* _ABOUT THIS TASK_
In the data below, find each line containing the string "商品和服务支出" and return it.

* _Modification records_
━━━━

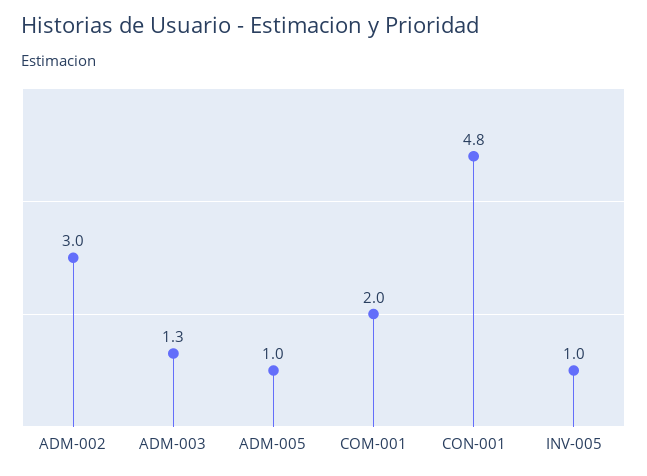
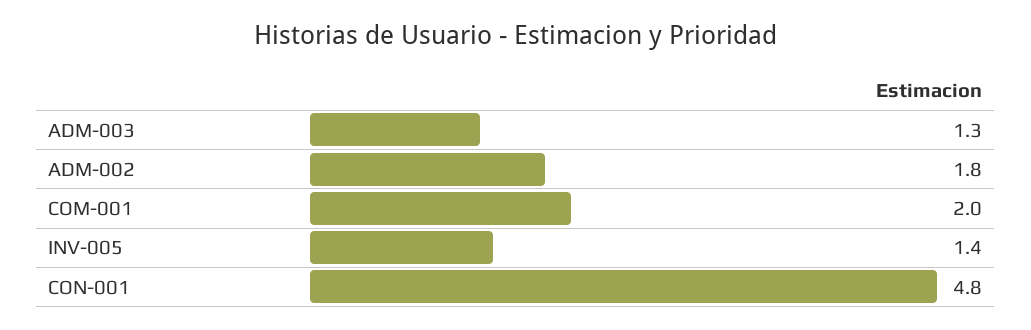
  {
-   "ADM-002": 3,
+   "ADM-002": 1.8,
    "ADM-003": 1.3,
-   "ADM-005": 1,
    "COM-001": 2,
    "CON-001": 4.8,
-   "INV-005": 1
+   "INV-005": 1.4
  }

━━━━

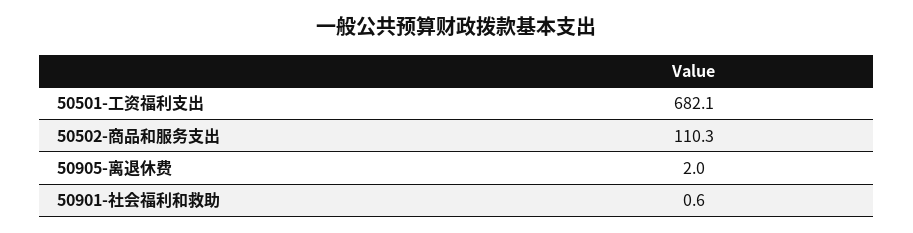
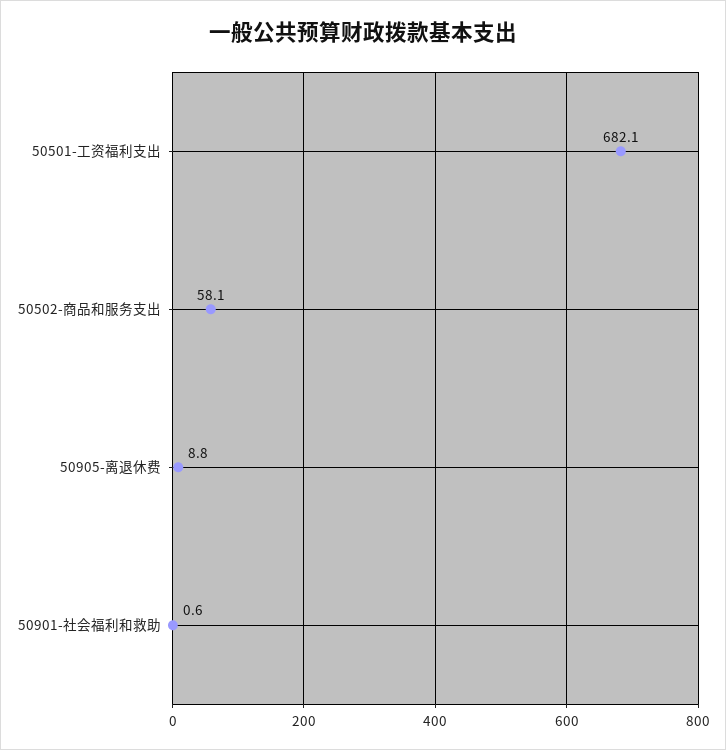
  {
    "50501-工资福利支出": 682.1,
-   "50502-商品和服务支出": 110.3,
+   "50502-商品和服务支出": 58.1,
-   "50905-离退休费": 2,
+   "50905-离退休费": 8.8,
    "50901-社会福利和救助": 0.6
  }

━━━━

* _EXERCISE SOLUTION_
-   "50502-商品和服务支出": 110.3,
+   "50502-商品和服务支出": 58.1,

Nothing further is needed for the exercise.